Here’s a bit of advice that may save you from a messy and needless lawsuit: When terminating an employee, never meet one-on-one. Instead, make sure at least two company representatives are present at all times.

Plus, warn everyone against speaking with the employee after the discharge unless someone else is present.

The reason? If you meet alone, you give the employee an opportunity to put words in your mouth—words that may end up as evidence against you in court.

Recent case: Laura Makowski worked in a law firm’s marketing department. She became pregnant, and announced she would take ma­­ternity leave beginning at the end of the year and running into early spring. She went on FMLA leave shortly before giving birth.

About that time, the firm’s management committee held a retreat to make plans for the new year—including how to cut a job in the marketing department. The firm concluded Makowski would be the one to go.

The committee then told the HR director to contact outside counsel for advice on how to handle the Makowski termination. She was also told to terminate another employee.

Makowski was then terminated by telephone in mid-February on the same day the other employee was cut.

Makowski came into the office that afternoon to collect her belongings. She ran into the HR director in the lobby.

While the director later denied making any statements, Makowski claimed she learned that her pregnancy leave was the real reason she was terminated. The director allegedly also told her that another woman had been terminated over a pregnancy, too, and that she should consult an attorney.

Finally, the HR director allegedly told her that outside counsel had suggested that instead of terminating the other employee for poor perform­ance, they should call the matter a reduction in force and justify both terminations that way.

Makowski sued, alleging that the comments were direct evidence of pregnancy discrimination and sex discrimination, plus FMLA violations.

The firm argued that since the HR director denied making the statements, they were nothing more than hearsay.

But the 7th Circuit Court of Appeals saw things differently. It concluded that because the HR director was involved in the termination (she sought outside counsel on behalf of the firm), anything she allegedly said would be an “admission against interest.” That’s an exception to the hearsay rule.

A jury will now decide whether the statements attributed to the HR director are true.
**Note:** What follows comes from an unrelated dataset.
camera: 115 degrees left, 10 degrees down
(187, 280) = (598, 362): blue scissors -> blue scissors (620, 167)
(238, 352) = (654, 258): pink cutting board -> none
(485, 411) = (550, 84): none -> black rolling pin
If so, Makowski has powerful direct evidence of discrimination. (Makowski v. Smith­­Amundsen, et al., No. 10-3330, 7th Cir., 2011)
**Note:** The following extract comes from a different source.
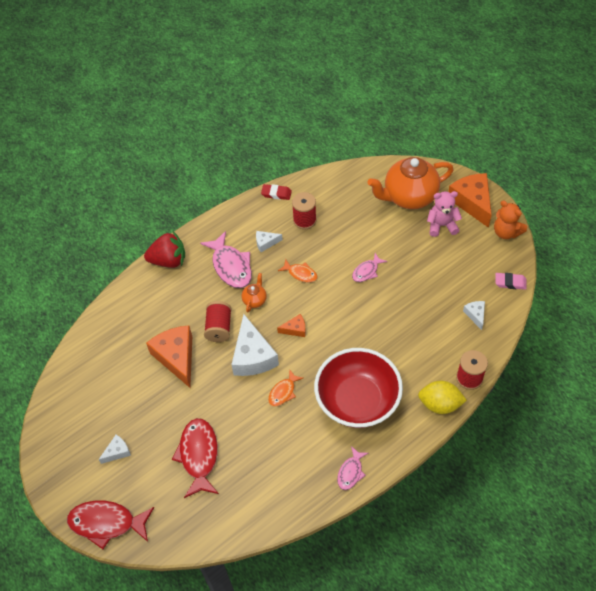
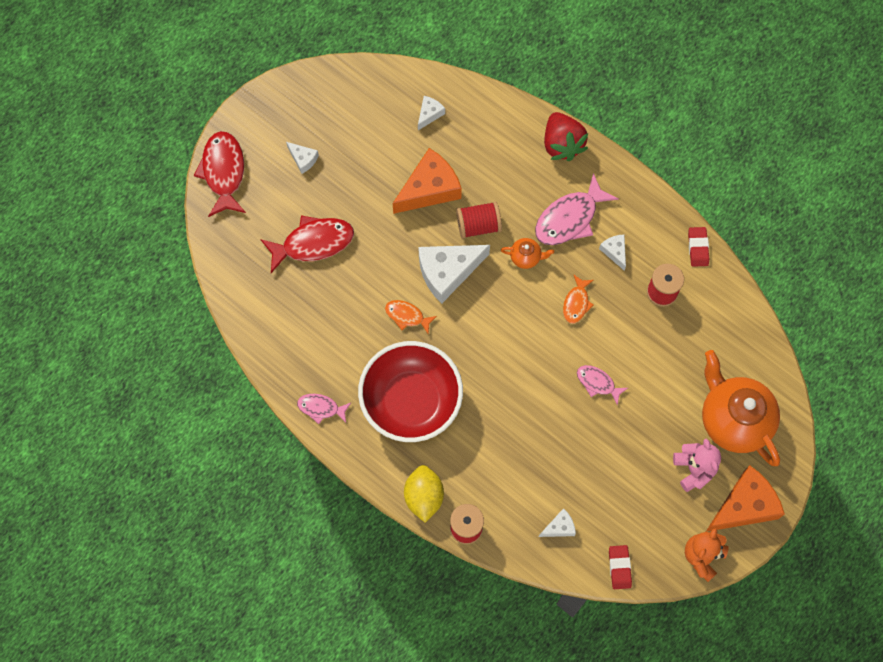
camera: 75 degrees right, 15 degrees up
(110, 347) = (429, 114): none -> white cheese
(295, 329) = (494, 313): orange cheese -> none
(510, 282) = (619, 567): pink eraser -> red eraser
Final note: Remember that anything said by someone involved even indirectly in the termination decision may be used against an employer. That’s why it is crucial that no one talk to the employee directly without a witness. Don’t give the employee a chance to build a case.

Imagine how this case will play in front of a jury. The HR director will deny she made the statements, but they will be introduced nonetheless. If they sound plausible, who knows what weight an impressionable jury will give them?